During the 2022 and 2024 global Mpox outbreaks, a standardized contextual data specification was developed to support public health genomic surveillance of MPXV. The specification defines ontology-based fields and controlled vocabularies for harmonized capture of sample metadata, epidemiological, clinical, laboratory, and methodological information, with emphasis on geo-temporal context, data provenance, and sampling strategy. Implemented within the open-source DataHarmonizer platform, the MPXV specification enables structured curation, validation, and transformation of surveillance data and is currently in use in Canada, with international applicability and extensibility to other pathogens.

This publication presents the PHA4GE wastewater contextual data specification, an ISO-compatible, ontology-based standard developed with global partners to support interoperable wastewater genomic surveillance. Implemented through open-source tools and shared frameworks, the specification enables harmonised data integration and serves as a model for broader environmental and metagenomic surveillance standards.

This publication introduces the PHA4GE Microbial Data-Sharing Accord, a set of consensus principles to guide the responsible secondary use of microbial data.
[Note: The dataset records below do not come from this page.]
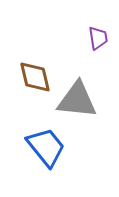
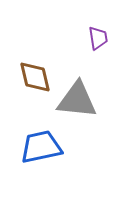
blue trapezoid: moved 5 px left; rotated 63 degrees counterclockwise
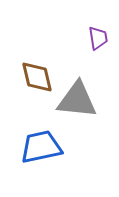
brown diamond: moved 2 px right
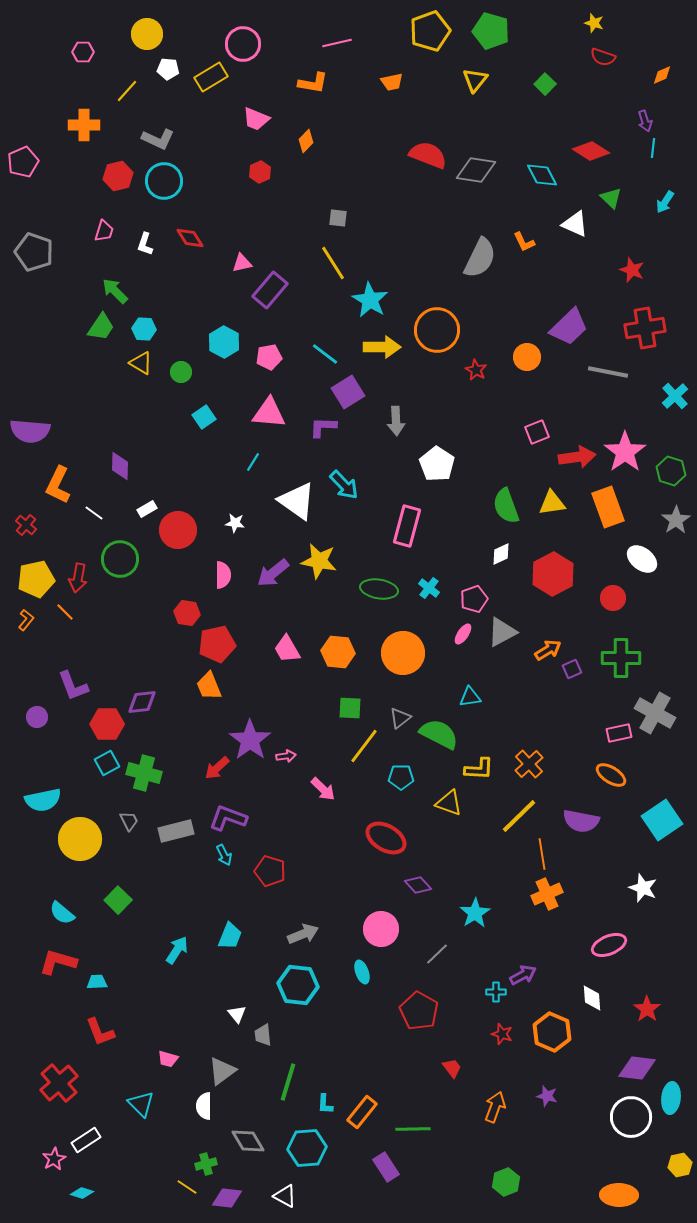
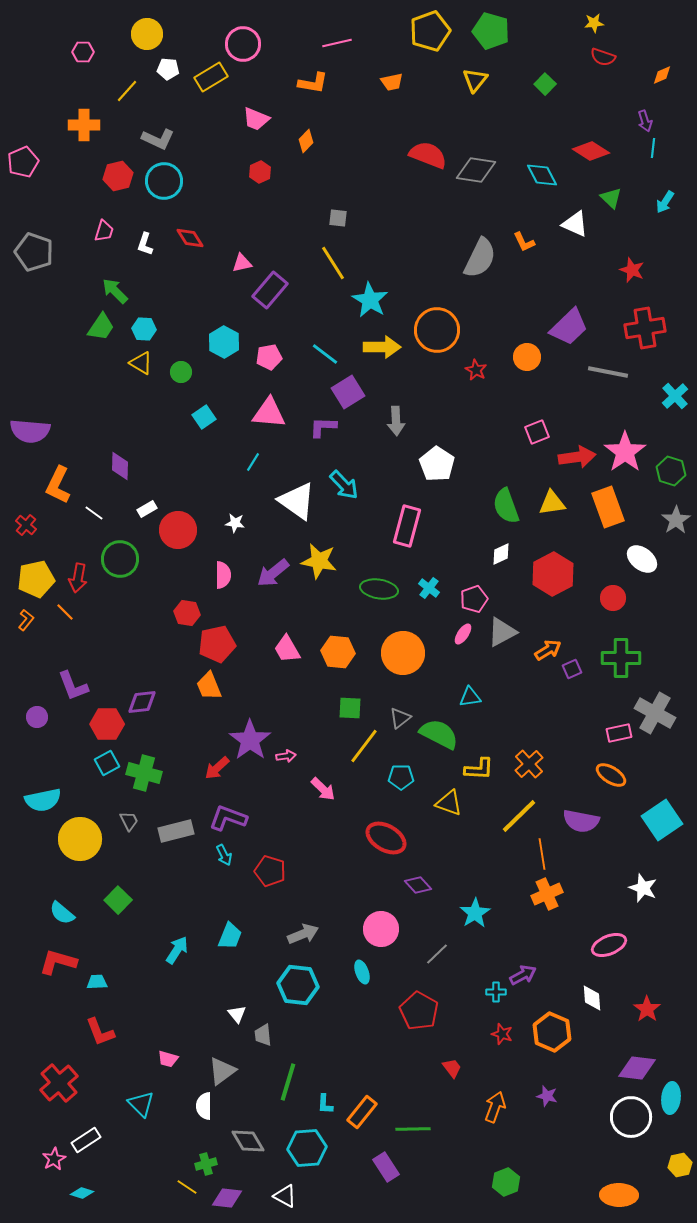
yellow star at (594, 23): rotated 24 degrees counterclockwise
The Accord provides clear, accessible guidance to promote trust, protect against misuse, and support evidence-based public health research and surveillance.

This publication describes the development of standardized contextual data quality-control (QC) tags by PHA4GE to support the responsible sharing and reuse of lower-quality or purpose-specific genomic datasets. Implemented using ontologies and adopted by public health networks such as FDA’s GenomeTrakr, the tags improve dataset discoverability, interpretation, and transparency across public repositories.

This publication describes the development of a standardized output specification and the hAMRonization tool to harmonise antimicrobial resistance (AMR) detection results across diverse bioinformatic tools. Developed with international public health laboratories, hAMRonization enables interoperable, unified AMR reporting and supports scalable integration into genomic surveillance workflows.

This publication describes the development of an open, harmonised SARS-CoV-2 contextual data specification extending the INSDC pathogen package. The specification supports interoperable metadata collection, data submission to public repositories, and improved reuse and integration of genomic data for COVID-19 surveillance and research.

This publication describes the development of an open, harmonised SARS-CoV-2 contextual data specification created by PHA4GE to support interoperable metadata collection and submission to public repositories. Implemented through standardised templates, protocols, and tools, the specification improves data consistency, reuse, and integration, and is now supported by NCBI’s BioSample database to enhance global COVID-19 genomic surveillance.

This publication presents a practical framework to support the identification and implementation of benefit sharing in research programmes. Using a socioecological model and case studies from genomics research during the SARS-CoV-2 pandemic, the framework helps researchers intentionally incorporate equitable benefit sharing from project inception.